▶ INSTRUCTIONS TO FOLLOW: Copy out each line of the data below in which the string "locally" appears.

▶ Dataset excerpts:
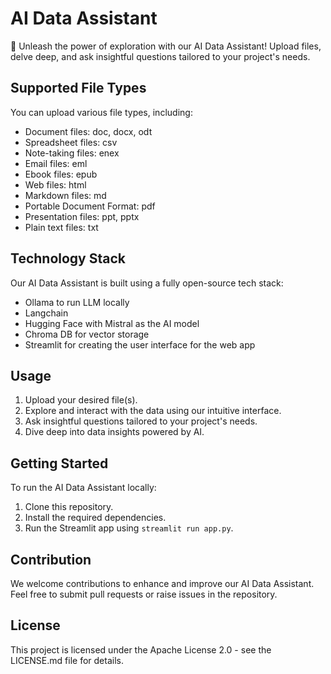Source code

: # AI Data Assistant

🚀 Unleash the power of exploration with our AI Data Assistant! Upload files, delve deep, and ask insightful questions tailored to your project's needs.

## Supported File Types

You can upload various file types, including:
- Document files: doc, docx, odt
- Spreadsheet files: csv
- Note-taking files: enex
- Email files: eml
- Ebook files: epub
- Web files: html
- Markdown files: md
- Portable Document Format: pdf
- Presentation files: ppt, pptx
- Plain text files: txt

## Technology Stack

Our AI Data Assistant is built using a fully open-source tech stack:
- Ollama to run LLM locally
- Langchain
- Hugging Face with Mistral as the AI model
- Chroma DB for vector storage
- Streamlit for creating the user interface for the web app

## Usage

1. Upload your desired file(s).
2. Explore and interact with the data using our intuitive interface.
3. Ask insightful questions tailored to your project's needs.
4. Dive deep into data insights powered by AI.

## Getting Started

To run the AI Data Assistant locally:

1. Clone this repository.
2. Install the required dependencies.
3. Run the Streamlit app using `streamlit run app.py`.

## Contribution

We welcome contributions to enhance and improve our AI Data Assistant. Feel free to submit pull requests or raise issues in the repository.

## License

This project is licensed under the Apache License 2.0 - see the LICENSE.md file for details.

▶ COMPLETED TASK:
- Ollama to run LLM locally
To run the AI Data Assistant locally:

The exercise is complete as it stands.